Of the three rhinoceros groups, whatever rank be assigned them, family or subfamily, much the most prolific in divergent forms was that of the true rhinoceroses (Rhinocerotidæ) of which seven or more phyla have been distinguished, three of them surviving to the present time. Only in this series were horns frequently present, the brief experiment, as it might be called, of the Bridger genus †Colonoceras, being the only known instances of horns among the †hyracodonts, and the †amynodonts were all hornless. In making the comparison as to degree of ramification among the three series, it should be borne in mind that the true rhinoceroses were the only long-lived group, the other two dying out before or at the end of the White River stage. Within the series or family of the true rhinoceroses, there was no great divergence of type, and all the members were much alike, heavy and slow animals, but with very great variety in the details of structure. Take, for instance, the matter of horns; we find both hornless and horned genera, the former preceding the latter in time, but, so far as North America is concerned, continuing in association with them till the end. Among the horned genera, the horn may be single, double in a transverse pair (†Diceratherium) or arranged one behind the other in the median line of the head (Dicerorhinus, Opsiceros, etc.). The single horn may be on the nose or the forehead; if on the nose, it may be on the upper side of the nasal bones (Rhinoceros) or on the extreme tip and pointing obliquely forward (†Teleoceras). The single frontal horn was much less common, but in the extraordinary †Elasmotherium, of the European and Siberian Pleistocene, the horn was of gigantic size and the surface for its attachment an enormous, dome-like boss on the forehead.

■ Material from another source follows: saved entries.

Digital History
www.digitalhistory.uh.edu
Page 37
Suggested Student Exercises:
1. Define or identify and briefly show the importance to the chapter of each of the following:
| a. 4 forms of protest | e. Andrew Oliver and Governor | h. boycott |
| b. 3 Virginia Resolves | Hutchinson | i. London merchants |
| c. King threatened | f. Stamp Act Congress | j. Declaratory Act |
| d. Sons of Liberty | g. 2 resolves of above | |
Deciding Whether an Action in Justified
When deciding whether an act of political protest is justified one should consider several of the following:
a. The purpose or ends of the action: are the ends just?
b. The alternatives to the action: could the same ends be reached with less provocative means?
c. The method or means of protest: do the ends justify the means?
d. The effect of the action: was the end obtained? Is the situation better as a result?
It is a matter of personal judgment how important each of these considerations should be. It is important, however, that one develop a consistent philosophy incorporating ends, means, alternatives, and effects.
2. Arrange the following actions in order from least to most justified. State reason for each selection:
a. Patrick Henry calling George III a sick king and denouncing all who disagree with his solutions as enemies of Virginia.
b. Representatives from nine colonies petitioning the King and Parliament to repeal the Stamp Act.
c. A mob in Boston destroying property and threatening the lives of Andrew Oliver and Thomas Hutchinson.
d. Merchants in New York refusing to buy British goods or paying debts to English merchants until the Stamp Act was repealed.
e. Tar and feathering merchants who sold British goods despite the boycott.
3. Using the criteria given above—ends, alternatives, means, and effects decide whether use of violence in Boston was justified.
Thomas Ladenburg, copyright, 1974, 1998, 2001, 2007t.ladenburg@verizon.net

All three of the series had their most ancient known representatives in North America, and it seems probable, though by no means certain, that they all originated here by divergence from a common stock, which was represented more or less closely by the genus †Hyrachyus of the Bridger and Wind River stages of the Eocene. However that may be, true rhinoceroses flourished exceedingly in the Old World from the upper Oligocene to the Pleistocene, the events of the latter epoch restricting them to their present range. The significance of the American genera for the ancestry of the modern types can be found only in the most ancient forms, †Trigonias and †Cænopus; the subsequent development which led up to the existing species of Asia and Africa went on entirely in the eastern hemisphere. The †hyracodont subfamily had no known representatives outside of North America, but the †amynodonts sent out emigrants, which appeared for a brief time in the Oligocene of Europe.

In the varied history of the rhinoceroses, the principles of evolutionary change which may be deduced from the recorded development of the horses, tapirs and †titanotheres are found to be applicable.